- Your assignment
Bring together every line in the data that includes "page".

- Given records

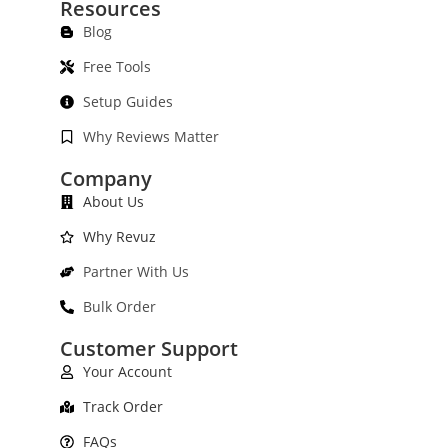
Resources
Blog
Free Tools
Setup Guides
Why Reviews Matter
Company
About Us
Why Revuz
Partner With Us
Bulk Order
Customer Support
Your Account
Track Order
FAQs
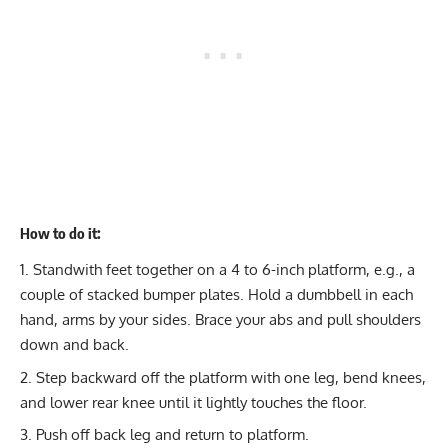
How to do it:
Standwith feet together on a 4 to 6-inch platform, e.g., a
couple of stacked bumper plates. Hold a dumbbell in each
hand, arms by your sides. Brace your abs and pull shoulders
down and back.
Step backward off the platform with one leg, bend knees,
and lower rear knee until it lightly touches the floor.
Push off back leg and return to platform.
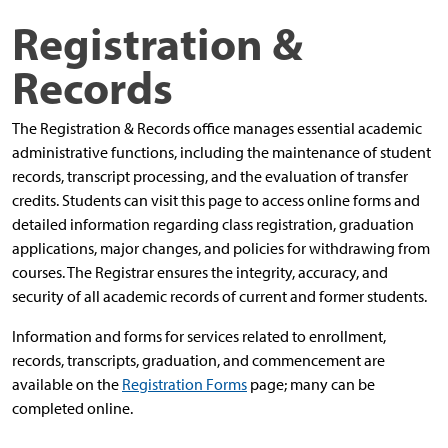
Registration &
Records
The Registration & Records office manages essential academic
administrative functions, including the maintenance of student
records, transcript processing, and the evaluation of transfer
credits. Students can visit this page to access online forms and
detailed information regarding class registration, graduation
applications, major changes, and policies for withdrawing from
courses.
The Registrar ensures the integrity, accuracy, and
security of all academic records of current and former students.
Information and forms for services related to enrollment,
records, transcripts, graduation, and commencement are
available on the
Registration Forms
page; many can be
completed online.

- Task output
credits. Students can visit this page to access online forms and
page; many can be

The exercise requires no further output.